She went to a cupboard in a corner, took down a box of sweetmeats, carried them into the sitting-room, and, to the inexpressible horror of the women, shoved up the window at which Imogene was still wistfully fumbling. With fingers that trembled at first she dropped a few bits of the candy into the animal’s moist “porringer,” and Imogene tucked them into her mouth and munched with supreme satisfaction. The widow fed the candy to the last bit, manifestly enjoying the comments on her bravery.
Then she carried the lantern to the barn when Hiram led the elephant away to domicile her for the night.
“I don’t want to draw no wrong conclusions nor do anyone wrong in my thoughts,” said Mrs.
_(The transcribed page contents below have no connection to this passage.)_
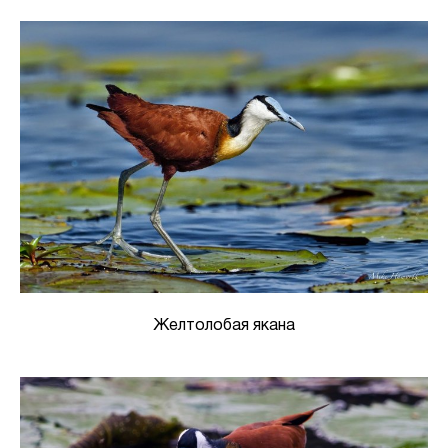
Желтолобая якана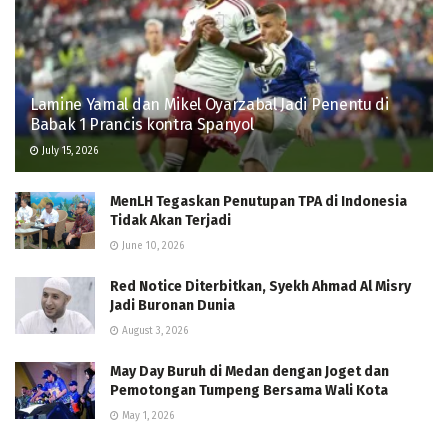
Lamine Yamal dan Mikel Oyarzabal Jadi Penentu di
Babak 1 Prancis kontra Spanyol
July 15, 2026
MenLH Tegaskan Penutupan TPA di Indonesia
Tidak Akan Terjadi
June 10, 2026
Red Notice Diterbitkan, Syekh Ahmad Al Misry
Jadi Buronan Dunia
August 3, 2026
May Day Buruh di Medan dengan Joget dan
Pemotongan Tumpeng Bersama Wali Kota
May 1, 2026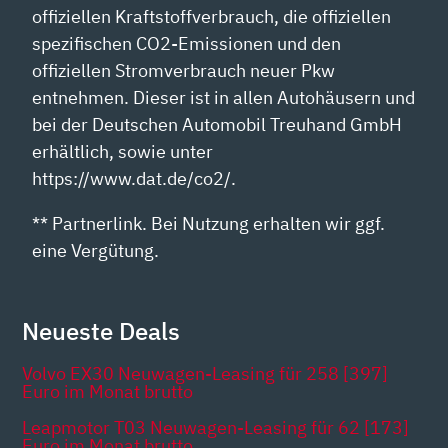
offiziellen Kraftstoffverbrauch, die offiziellen
spezifischen CO2-Emissionen und den
offiziellen Stromverbrauch neuer Pkw
entnehmen. Dieser ist in allen Autohäusern und
bei der Deutschen Automobil Treuhand GmbH
erhältlich, sowie unter
https://www.dat.de/co2/.
** Partnerlink. Bei Nutzung erhalten wir ggf.
eine Vergütung.
Neueste Deals
Volvo EX30 Neuwagen-Leasing für 258 [397]
Euro im Monat brutto
Leapmotor T03 Neuwagen-Leasing für 62 [173]
Euro im Monat brutto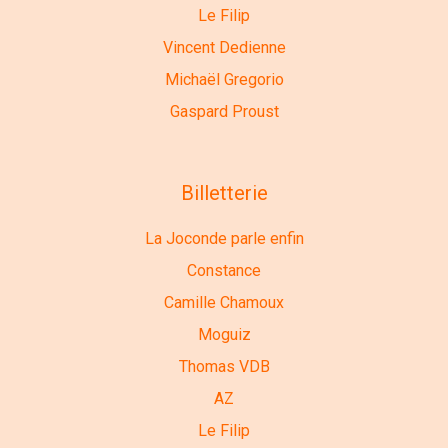
Le Filip
Vincent Dedienne
Michaël Gregorio
Gaspard Proust
Billetterie
La Joconde parle enfin
Constance
Camille Chamoux
Moguiz
Thomas VDB
AZ
Le Filip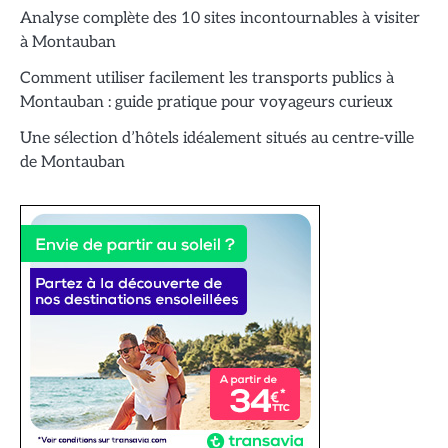
Analyse complète des 10 sites incontournables à visiter
à Montauban
Comment utiliser facilement les transports publics à
Montauban : guide pratique pour voyageurs curieux
Une sélection d’hôtels idéalement situés au centre-ville
de Montauban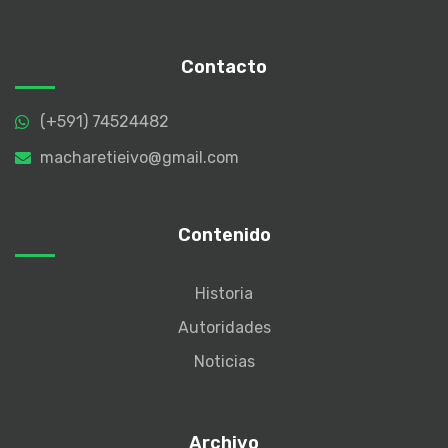
Contacto
(+591) 74524482
macharetieivo@gmail.com
Contenido
Historia
Autoridades
Noticias
Archivo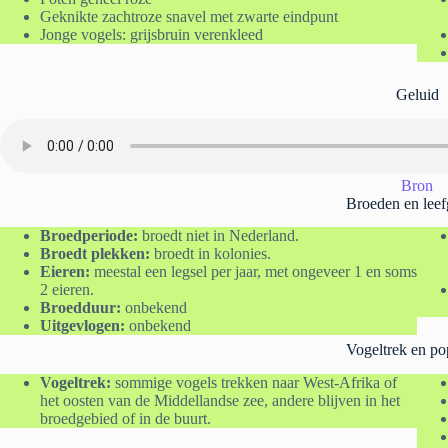
Geknikte zachtroze snavel met zwarte eindpunt
Jonge vogels: grijsbruin verenkleed
Geluid
Bron
Broeden en leef
Broedperiode:
broedt niet in Nederland.
Broedt plekken:
broedt in kolonies.
Eieren:
meestal een legsel per jaar, met ongeveer 1 en soms
2 eieren.
Broedduur:
onbekend
Uitgevlogen:
onbekend
Vogeltrek en po
Vogeltrek:
sommige vogels trekken naar West-Afrika of
het oosten van de Middellandse zee, andere blijven in het
broedgebied of in de buurt.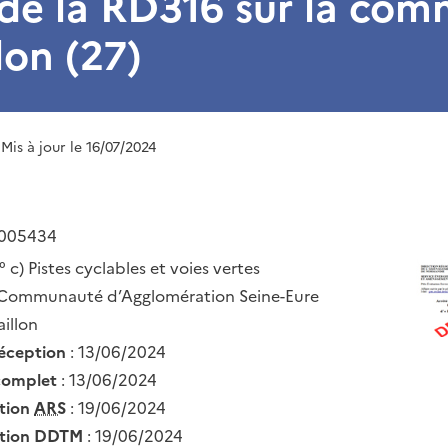
 de la RD316 sur la co
lon (27)
 Mis à jour le 16/07/2024
-005434
° c) Pistes cyclables et voies vertes
 Communauté d’Agglomération Seine-Eure
aillon
réception
: 13/06/2024
complet
: 13/06/2024
ation
ARS
: 19/06/2024
ation DDTM
: 19/06/2024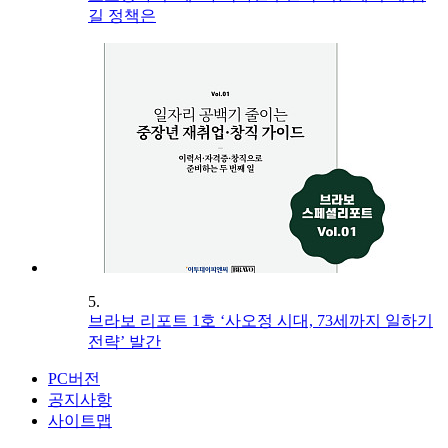
길 정책은
5.
브라보 리포트 1호 ‘사오정 시대, 73세까지 일하기
전략’ 발간
PC버전
공지사항
사이트맵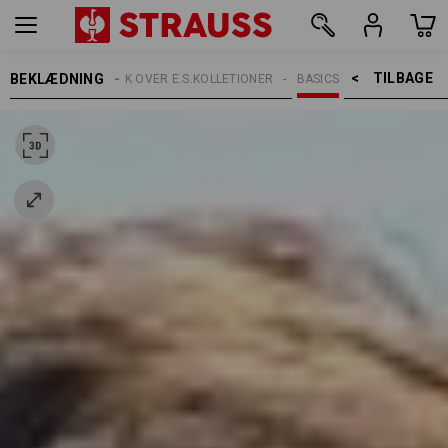
TILBAGE    >
BEKLÆDNING
EMNER
OVERBLIK OVER E.S.KOLLETIONER
BASICS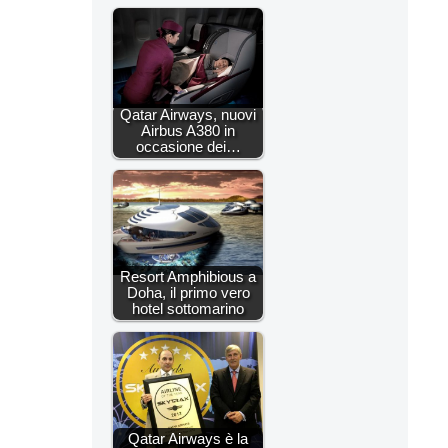
Qatar Airways, nuovi
Airbus A380 in
occasione dei…
Resort Amphibious a
Doha, il primo vero
hotel sottomarino
Qatar Airways è la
Wes Johnson, on her way home that evening, speaking to a woman who walked with her. “But if I was any judge I should say that Cap’n Nymphus Bodfish better be lookin’ to his buttons in a certain quarter.”
“By the style she spit out there before us all tonight, you might think her intentions was serious toward him,” commented the other.
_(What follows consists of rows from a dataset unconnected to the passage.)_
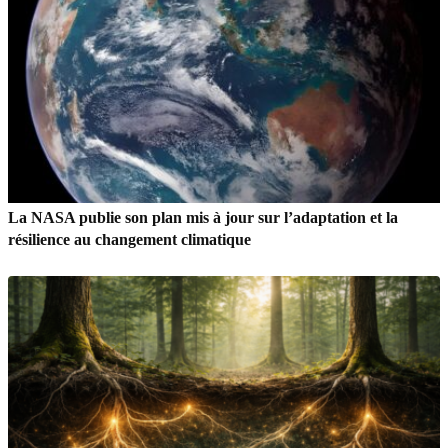
La NASA publie son plan mis à jour sur l’adaptation et la
résilience au changement climatique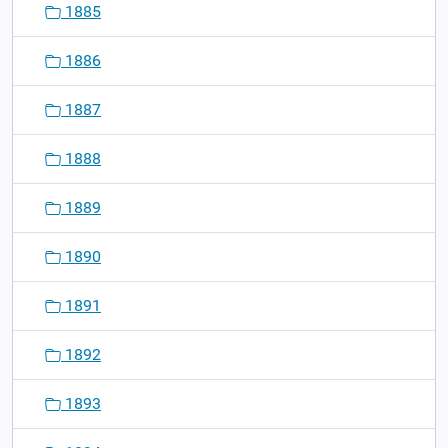
1885
1886
1887
1888
1889
1890
1891
1892
1893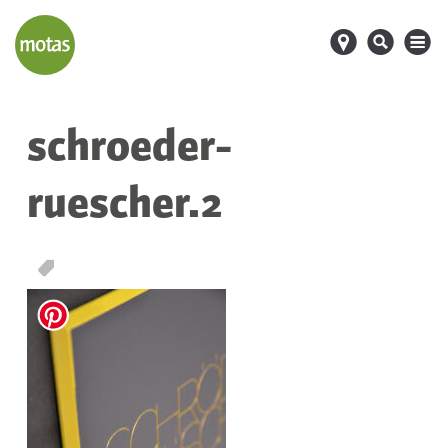
d
s
M
schroeder-
ruescher.2
T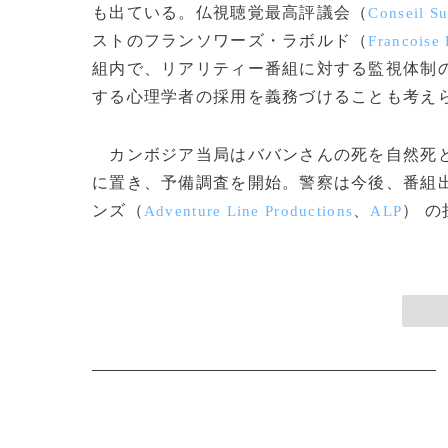
も出ている。仏視聴覚最高評議会（
Conseil Su
ストのフランソワーズ・ラボルド（
Francoise
組内で、リアリティー番組に対する監視体制
する心理学者の採用を義務づけることも考え
カンボジア当局はババンさんの死を自然死と
に置き、予備調査を開始。警察は今後、番組
ンズ（
、
） の
Adventure Line Productions
ALP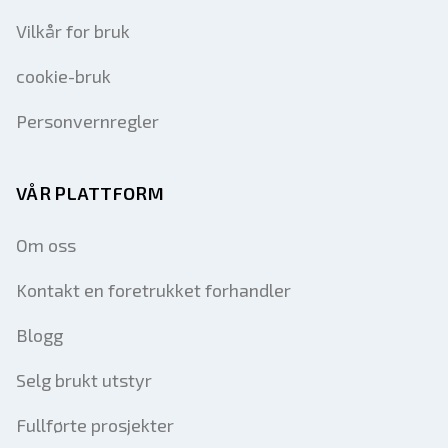
Vilkår for bruk
cookie-bruk
Personvernregler
VÅR PLATTFORM
Om oss
Kontakt en foretrukket forhandler
Blogg
Selg brukt utstyr
Fullførte prosjekter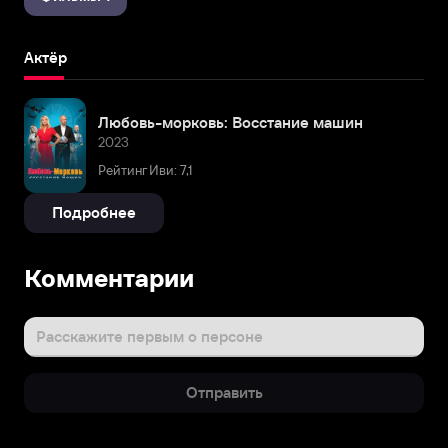
Актёр
Любовь-морковь: Восстание машин
2023
Рейтинг Иви: 7,1
Подробнее
Комментарии
Расскажите первым о персоне
Отправить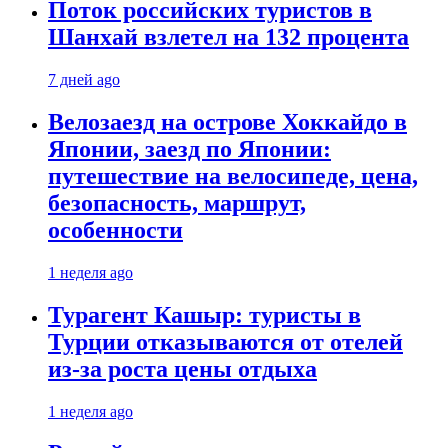
Поток российских туристов в
Шанхай взлетел на 132 процента
7 дней ago
Велозаезд на острове Хоккайдо в
Японии, заезд по Японии:
путешествие на велосипеде, цена,
безопасность, маршрут,
особенности
1 неделя ago
Турагент Кашыр: туристы в
Турции отказываются от отелей
из-за роста цены отдыха
1 неделя ago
“I know they’re serious,” replied the other with decision. “Nymp’ has made his brags already, and I’m knowin’ to it that she’s been havin’ extra sewin’ done.”
“You don’t s’pose she’d mitten him now, do you?’ asked the other in horrified tones.
“Well, I don’t want to wrong nobody,” said Mrs Johnson, “but if I was goin’ to say, I shouldn’t be that Cap Nymp’ Bodfish would get Abby Snell till I see ’em comin’ down the aisle together. I tell ye, when a man’s got forty thousand to put into the bank ’side of the twenty thousand that Number One left to ye, a woman does a little second-thought thinkin’.”
The Widow Snell stayed awake a long time that night, listening to the distant rumble of Hiram’s snores shuddering under the door of the best room. Possibly she was fulfilling Mrs. Johnson’s prediction about second thoughts.